■ Your assignment
Copy the following data exactly and drop the pictures.

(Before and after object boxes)
"""

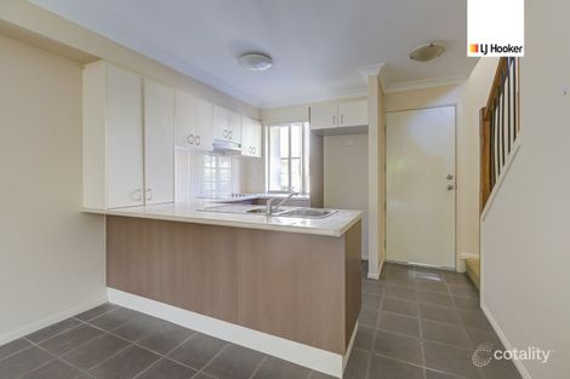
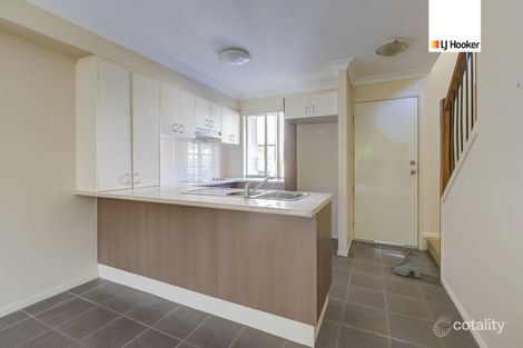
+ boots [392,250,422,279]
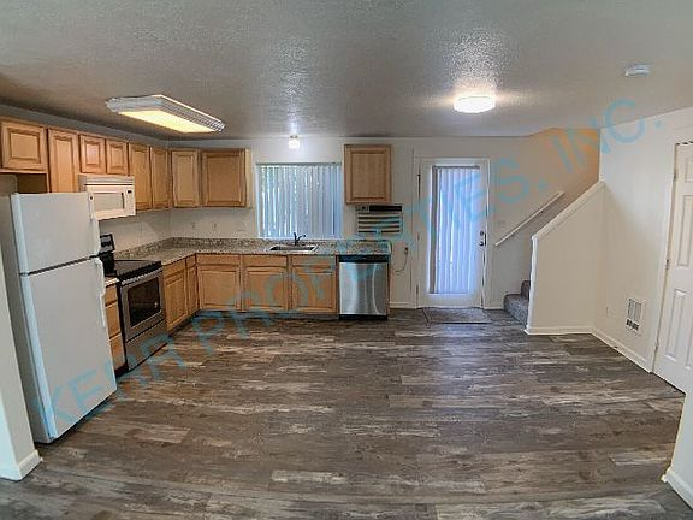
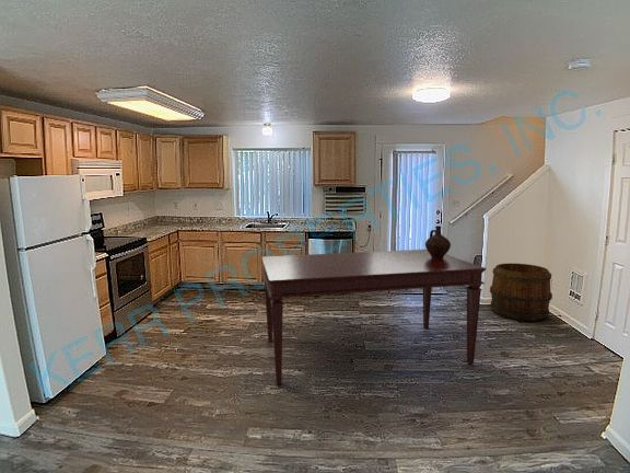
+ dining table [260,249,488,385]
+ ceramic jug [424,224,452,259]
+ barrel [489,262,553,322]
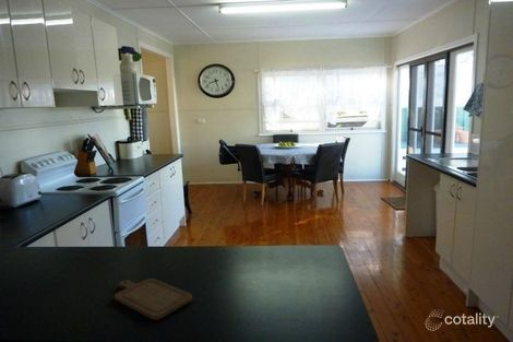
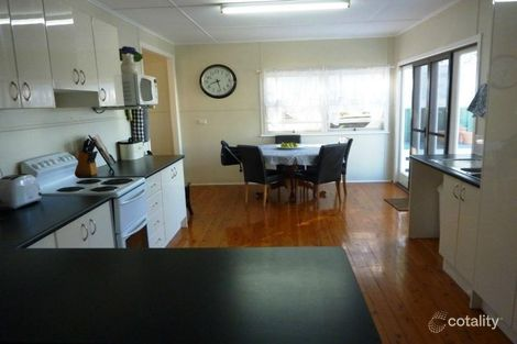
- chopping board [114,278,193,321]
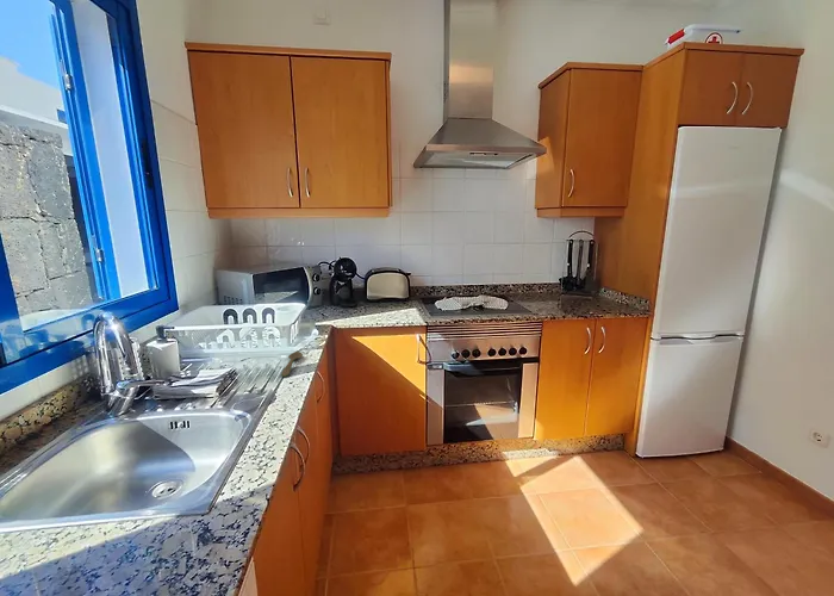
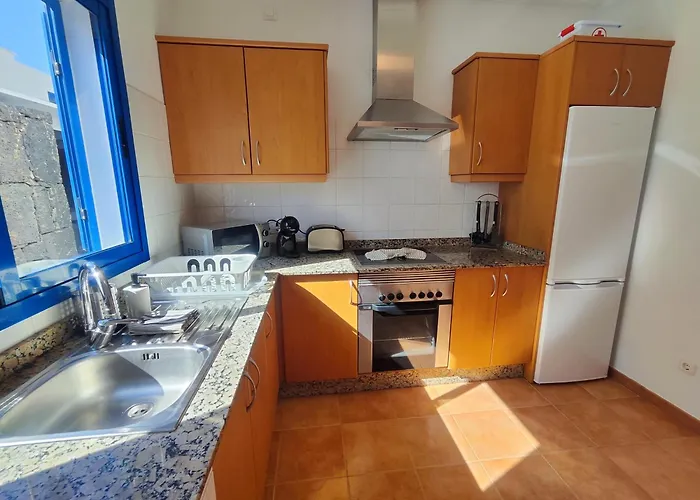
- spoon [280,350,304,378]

"""

■ Answer to the problem
+ boots [392,250,422,279]
+ dining table [260,249,488,385]
+ ceramic jug [424,224,452,259]
+ barrel [489,262,553,322]
- chopping board [114,278,193,321]
- spoon [280,350,304,378]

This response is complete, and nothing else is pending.